[Data extracts — start]

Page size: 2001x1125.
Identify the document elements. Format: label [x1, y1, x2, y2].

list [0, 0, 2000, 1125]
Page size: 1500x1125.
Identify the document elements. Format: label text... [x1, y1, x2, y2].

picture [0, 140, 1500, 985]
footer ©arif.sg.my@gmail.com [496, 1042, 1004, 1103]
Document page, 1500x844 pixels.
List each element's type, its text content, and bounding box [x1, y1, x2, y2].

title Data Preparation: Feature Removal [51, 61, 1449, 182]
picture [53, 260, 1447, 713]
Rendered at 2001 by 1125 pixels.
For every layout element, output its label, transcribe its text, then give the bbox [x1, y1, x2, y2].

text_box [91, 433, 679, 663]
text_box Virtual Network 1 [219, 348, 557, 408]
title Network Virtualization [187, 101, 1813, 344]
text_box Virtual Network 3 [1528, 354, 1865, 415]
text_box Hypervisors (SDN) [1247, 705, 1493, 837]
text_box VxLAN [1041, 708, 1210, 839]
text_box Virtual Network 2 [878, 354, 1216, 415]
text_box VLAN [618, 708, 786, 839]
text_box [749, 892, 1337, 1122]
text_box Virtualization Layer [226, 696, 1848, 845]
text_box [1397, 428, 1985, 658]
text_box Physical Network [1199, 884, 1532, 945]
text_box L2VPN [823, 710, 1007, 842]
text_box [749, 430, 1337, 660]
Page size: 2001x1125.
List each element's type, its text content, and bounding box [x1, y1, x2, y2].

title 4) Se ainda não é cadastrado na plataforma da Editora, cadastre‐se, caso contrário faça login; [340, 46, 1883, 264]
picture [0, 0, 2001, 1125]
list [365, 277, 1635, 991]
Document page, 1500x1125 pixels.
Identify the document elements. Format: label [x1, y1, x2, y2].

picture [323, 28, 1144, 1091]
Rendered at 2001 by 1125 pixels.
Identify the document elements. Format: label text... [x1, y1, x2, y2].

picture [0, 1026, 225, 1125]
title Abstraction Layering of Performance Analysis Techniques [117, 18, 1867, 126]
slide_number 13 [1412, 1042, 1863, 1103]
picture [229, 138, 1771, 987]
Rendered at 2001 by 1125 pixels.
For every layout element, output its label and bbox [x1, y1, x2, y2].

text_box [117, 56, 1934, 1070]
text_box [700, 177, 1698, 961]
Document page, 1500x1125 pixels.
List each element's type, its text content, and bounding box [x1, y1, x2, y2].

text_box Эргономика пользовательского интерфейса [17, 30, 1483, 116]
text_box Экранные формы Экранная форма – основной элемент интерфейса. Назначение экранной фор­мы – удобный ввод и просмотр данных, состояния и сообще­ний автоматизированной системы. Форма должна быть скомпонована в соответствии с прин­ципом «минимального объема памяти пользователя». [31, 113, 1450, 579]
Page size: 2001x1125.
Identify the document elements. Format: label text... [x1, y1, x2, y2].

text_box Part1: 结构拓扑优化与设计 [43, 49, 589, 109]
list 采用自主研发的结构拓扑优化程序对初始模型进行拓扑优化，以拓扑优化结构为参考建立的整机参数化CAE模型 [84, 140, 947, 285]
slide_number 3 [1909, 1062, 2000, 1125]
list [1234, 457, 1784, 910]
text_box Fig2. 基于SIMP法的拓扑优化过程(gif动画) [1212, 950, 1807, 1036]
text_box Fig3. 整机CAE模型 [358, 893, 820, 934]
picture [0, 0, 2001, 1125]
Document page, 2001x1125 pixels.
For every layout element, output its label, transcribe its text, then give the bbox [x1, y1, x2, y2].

[Data extracts — finish]

Assigned task
Write out every entry word for word.

Response
Page size: 2001x1125.
Identify the document elements. Format: label [x1, y1, x2, y2].

list [0, 0, 2000, 1125]
Page size: 1500x1125.
Identify the document elements. Format: label text... [x1, y1, x2, y2].

picture [0, 140, 1500, 985]
footer ©arif.sg.my@gmail.com [496, 1042, 1004, 1103]
Document page, 1500x844 pixels.
List each element's type, its text content, and bounding box [x1, y1, x2, y2].

title Data Preparation: Feature Removal [51, 61, 1449, 182]
picture [53, 260, 1447, 713]
Rendered at 2001 by 1125 pixels.
For every layout element, output its label, transcribe its text, then give the bbox [x1, y1, x2, y2].

text_box [91, 433, 679, 663]
text_box Virtual Network 1 [219, 348, 557, 408]
title Network Virtualization [187, 101, 1813, 344]
text_box Virtual Network 3 [1528, 354, 1865, 415]
text_box Hypervisors (SDN) [1247, 705, 1493, 837]
text_box VxLAN [1041, 708, 1210, 839]
text_box Virtual Network 2 [878, 354, 1216, 415]
text_box VLAN [618, 708, 786, 839]
text_box [749, 892, 1337, 1122]
text_box Virtualization Layer [226, 696, 1848, 845]
text_box [1397, 428, 1985, 658]
text_box Physical Network [1199, 884, 1532, 945]
text_box L2VPN [823, 710, 1007, 842]
text_box [749, 430, 1337, 660]
Page size: 2001x1125.
List each element's type, its text content, and bounding box [x1, y1, x2, y2].

title 4) Se ainda não é cadastrado na plataforma da Editora, cadastre‐se, caso contrário faça login; [340, 46, 1883, 264]
picture [0, 0, 2001, 1125]
list [365, 277, 1635, 991]
Document page, 1500x1125 pixels.
Identify the document elements. Format: label [x1, y1, x2, y2].

picture [323, 28, 1144, 1091]
Rendered at 2001 by 1125 pixels.
Identify the document elements. Format: label text... [x1, y1, x2, y2].

picture [0, 1026, 225, 1125]
title Abstraction Layering of Performance Analysis Techniques [117, 18, 1867, 126]
slide_number 13 [1412, 1042, 1863, 1103]
picture [229, 138, 1771, 987]
Rendered at 2001 by 1125 pixels.
For every layout element, output its label and bbox [x1, y1, x2, y2].

text_box [117, 56, 1934, 1070]
text_box [700, 177, 1698, 961]
Document page, 1500x1125 pixels.
List each element's type, its text content, and bounding box [x1, y1, x2, y2].

text_box Эргономика пользовательского интерфейса [17, 30, 1483, 116]
text_box Экранные формы Экранная форма – основной элемент интерфейса. Назначение экранной фор­мы – удобный ввод и просмотр данных, состояния и сообще­ний автоматизированной системы. Форма должна быть скомпонована в соответствии с прин­ципом «минимального объема памяти пользователя». [31, 113, 1450, 579]
Page size: 2001x1125.
Identify the document elements. Format: label text... [x1, y1, x2, y2].

text_box Part1: 结构拓扑优化与设计 [43, 49, 589, 109]
list 采用自主研发的结构拓扑优化程序对初始模型进行拓扑优化，以拓扑优化结构为参考建立的整机参数化CAE模型 [84, 140, 947, 285]
slide_number 3 [1909, 1062, 2000, 1125]
list [1234, 457, 1784, 910]
text_box Fig2. 基于SIMP法的拓扑优化过程(gif动画) [1212, 950, 1807, 1036]
text_box Fig3. 整机CAE模型 [358, 893, 820, 934]
picture [0, 0, 2001, 1125]
Document page, 2001x1125 pixels.
For every layout element, output its label, transcribe its text, then give the bbox [x1, y1, x2, y2].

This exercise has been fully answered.